Tribunal de Justiça condena Prefeito de Ipueiras à perda do cargo por desvio de verbas públicas

Tribunal de Justiça condena Prefeito de Ipueiras à perda do cargo por desvio de verbas públicas
Sentença da primeira instância foi confirmada pela 2ª Câmara Criminal do TJ
Ricardo Fernandes AlmeidaPor Ricardo Fernandes Almeida 10 de julho de 2024 2

O prefeito de Ipueiras, Caio Augusto Siqueira de Abreu Ribeiro (PSDB), perdeu o cargo conforme decisão unânime, proferida na sessão de terça-feira, 9, pelos desembargadores da 2ª Câmara Criminal do Tribunal de Justiça. O julgamento manteve a sentença que condenou o gestor, em 2023, por desvio de verbas públicas na gestão 2009 a 2012.

A decisão saiu após o voto do desembargador Helvécio de Brito Maia Neto, que havia pedido mais tempo para análise do caso (pedido de vista) na sessão anterior. Na sessão desta terça-feira, o desembargador votou para respaldar o entendimento do relator, o desembargador Pedro Nelson de Miranda Coutinho, que havia votado pela perda do cargo, com respaldo da desembargadora Ângela Haonat.

De acordo com a sentença original, de março de 2023, a juíza Umbelina Lopes Pereira Rodrigues condenou à pena de detenção o gestor e mais seis acusados, incluindo servidores públicos e um empresário contratado pela gestão para recuperação de trechos de estrada vicinal do município de Ipueiras.

O tempo de pena fixado na sentença varia de 2 anos e 3 meses de detenção até 3 anos de detenção, em regime aberto. As penas foram substituídas por prestação pecuniária entre 10 e 50 salários-mínimos a serem pagas para entidade pública ou privada com destinação social. 

Os desembargadores também decidiram manter a condenação dos réus e redimensionaram a pena de detenção para o mínimo previsto na norma que embasou as condenações, o Decreto-Lei nº 201, de 1967.

Este Decreto-Lei estabelece as penas para os crimes de responsabilidade de prefeitos e vereadores. Em seu artigo 1º, o artigo que embasou a condenação deste caso, esta lei considera entre os crimes de responsabilidade cometidos por prefeitos  apropriar-se de bens ou rendas públicas, ou desviá-los em proveito próprio ou alheio. No parágrafo 1º deste artigo inicial da lei, que trata da pena para esses crimes, está prevista a punição com detenção entre três meses e três anos, ou reclusão, pena que vai de dois a doze anos, conforme o crime.

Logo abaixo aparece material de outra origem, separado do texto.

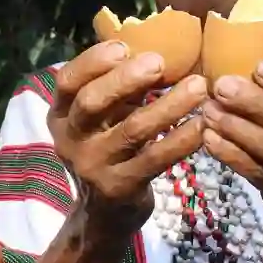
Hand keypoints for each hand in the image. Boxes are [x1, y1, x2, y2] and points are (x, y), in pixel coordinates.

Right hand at [48, 40, 208, 223]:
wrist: (103, 214)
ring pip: (131, 130)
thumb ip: (118, 89)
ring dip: (168, 105)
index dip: (93, 61)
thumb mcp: (101, 119)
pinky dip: (181, 140)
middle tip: (159, 62)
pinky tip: (201, 126)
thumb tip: (155, 49)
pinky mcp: (119, 188)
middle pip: (92, 102)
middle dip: (126, 79)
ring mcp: (93, 166)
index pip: (67, 81)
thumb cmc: (108, 150)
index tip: (124, 47)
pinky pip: (154, 159)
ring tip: (198, 87)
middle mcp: (70, 139)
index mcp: (61, 115)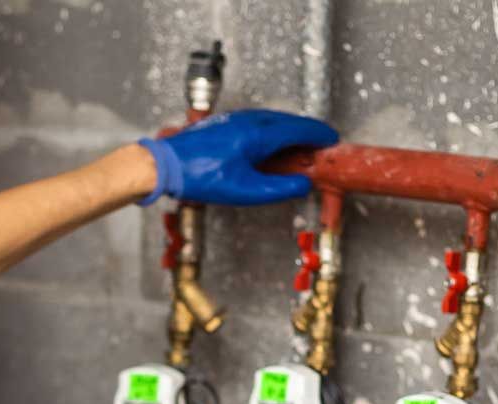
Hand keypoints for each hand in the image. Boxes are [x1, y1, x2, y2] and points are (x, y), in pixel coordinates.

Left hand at [136, 110, 338, 206]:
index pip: (300, 129)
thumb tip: (303, 185)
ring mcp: (237, 118)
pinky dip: (274, 132)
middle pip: (289, 122)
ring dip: (290, 133)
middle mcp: (250, 119)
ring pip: (273, 121)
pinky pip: (259, 123)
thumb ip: (278, 188)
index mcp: (259, 133)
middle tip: (320, 147)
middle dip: (308, 133)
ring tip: (299, 149)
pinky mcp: (226, 123)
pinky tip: (270, 147)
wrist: (165, 164)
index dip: (319, 135)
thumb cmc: (201, 177)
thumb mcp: (245, 191)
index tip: (332, 141)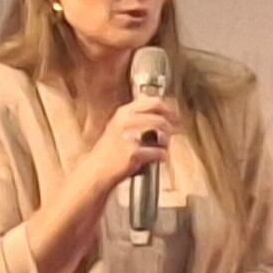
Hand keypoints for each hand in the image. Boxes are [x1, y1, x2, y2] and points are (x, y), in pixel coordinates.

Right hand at [74, 94, 185, 208]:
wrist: (96, 170)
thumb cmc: (109, 151)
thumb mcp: (118, 125)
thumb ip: (136, 116)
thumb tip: (159, 109)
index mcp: (124, 112)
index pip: (153, 102)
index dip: (168, 109)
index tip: (175, 116)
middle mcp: (126, 121)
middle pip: (160, 117)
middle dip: (171, 124)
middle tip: (176, 131)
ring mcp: (130, 137)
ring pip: (163, 133)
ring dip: (167, 141)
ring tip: (165, 147)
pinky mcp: (134, 153)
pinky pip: (159, 152)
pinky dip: (163, 156)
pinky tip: (161, 158)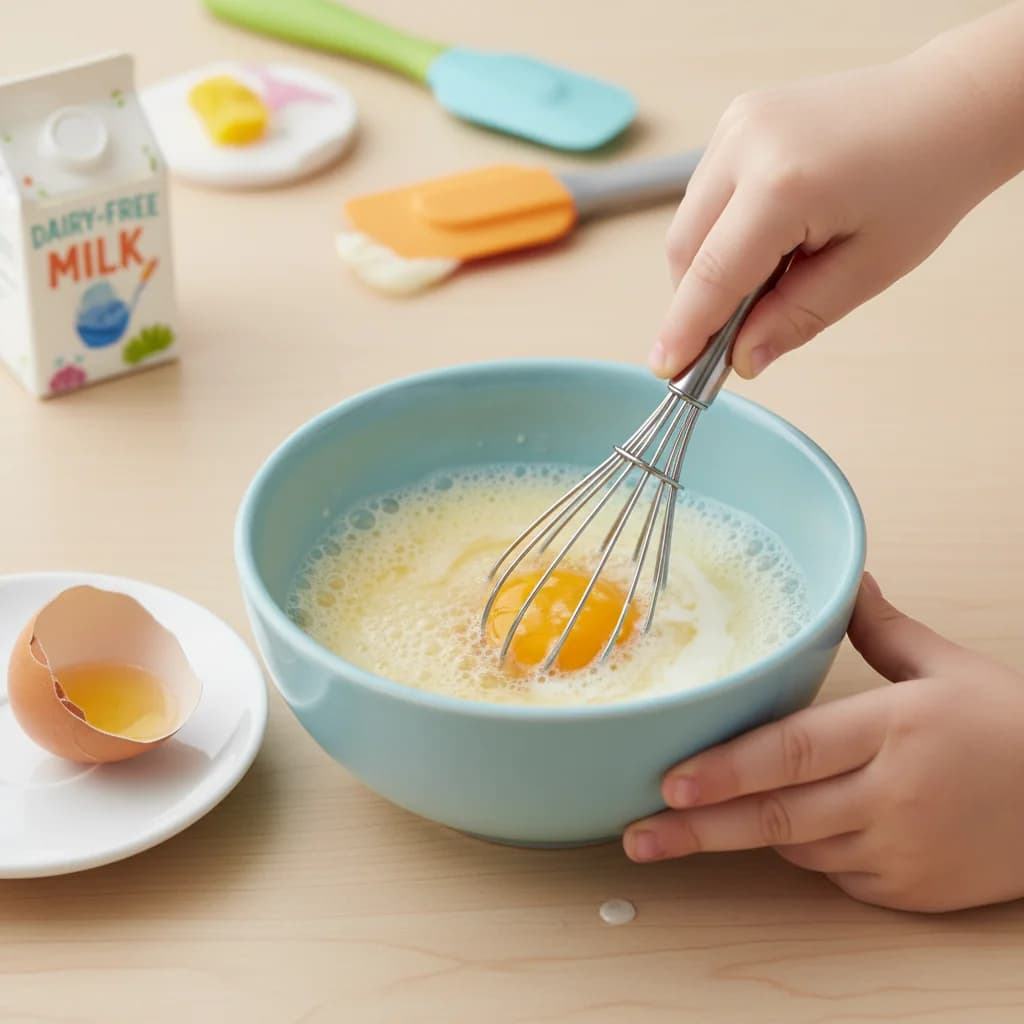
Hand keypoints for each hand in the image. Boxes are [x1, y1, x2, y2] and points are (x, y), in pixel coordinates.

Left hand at [623, 574, 1023, 912]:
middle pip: (778, 815)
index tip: (668, 778)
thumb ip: (882, 627)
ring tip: (702, 816)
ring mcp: (901, 851)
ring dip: (751, 829)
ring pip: (797, 845)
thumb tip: (848, 578)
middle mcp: (892, 794)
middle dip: (699, 827)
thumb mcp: (946, 665)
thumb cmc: (1013, 727)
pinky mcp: (910, 892)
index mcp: (894, 728)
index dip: (725, 769)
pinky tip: (799, 826)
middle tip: (638, 833)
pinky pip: (835, 874)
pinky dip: (807, 851)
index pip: (792, 751)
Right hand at [649, 22, 1023, 381]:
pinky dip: (719, 231)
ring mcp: (737, 124)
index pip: (712, 274)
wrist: (949, 107)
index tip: (667, 368)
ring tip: (770, 278)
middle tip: (727, 340)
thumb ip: (795, 318)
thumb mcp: (867, 270)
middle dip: (697, 301)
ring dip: (708, 266)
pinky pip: (705, 195)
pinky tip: (766, 240)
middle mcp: (747, 143)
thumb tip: (740, 359)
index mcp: (784, 183)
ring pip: (689, 223)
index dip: (685, 329)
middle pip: (685, 249)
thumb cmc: (924, 182)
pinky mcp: (737, 119)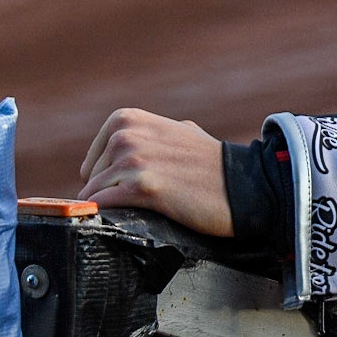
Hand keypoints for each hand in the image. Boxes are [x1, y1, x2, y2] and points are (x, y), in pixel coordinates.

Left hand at [78, 108, 233, 236]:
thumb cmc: (212, 164)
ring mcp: (133, 160)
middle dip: (111, 193)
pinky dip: (112, 216)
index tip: (129, 189)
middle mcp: (126, 135)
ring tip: (143, 211)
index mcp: (128, 119)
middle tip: (144, 202)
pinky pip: (104, 206)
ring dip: (114, 207)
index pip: (94, 159)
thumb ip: (147, 134)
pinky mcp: (141, 188)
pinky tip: (135, 217)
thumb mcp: (176, 132)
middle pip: (93, 177)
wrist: (243, 184)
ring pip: (95, 194)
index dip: (108, 178)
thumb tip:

No julgamento de 2023, a juíza entendeu que não cabia decretar a perda do cargo ao prefeito. Na decisão colegiada desta terça-feira (9/7), os desembargadores mudaram esta parte da sentença, a pedido do Ministério Público, e aplicaram a pena de perda do cargo público ao prefeito.

A decisão se baseou no parágrafo 2º do artigo 1º do  Decreto-Lei nº 201, de 1967. O trecho afirma que a condenação definitiva de qualquer dos crimes definidos na cabeça (parte principal) do artigo 1º, acarreta a perda de cargo e a inabilitação, pelo prazo de cinco anos, para o exercício de cargo ou função pública, eletivo ou de nomeação.

O prefeito ainda pode recorrer da decisão no próprio Tribunal de Justiça e ao Superior Tribunal de Justiça (STJ).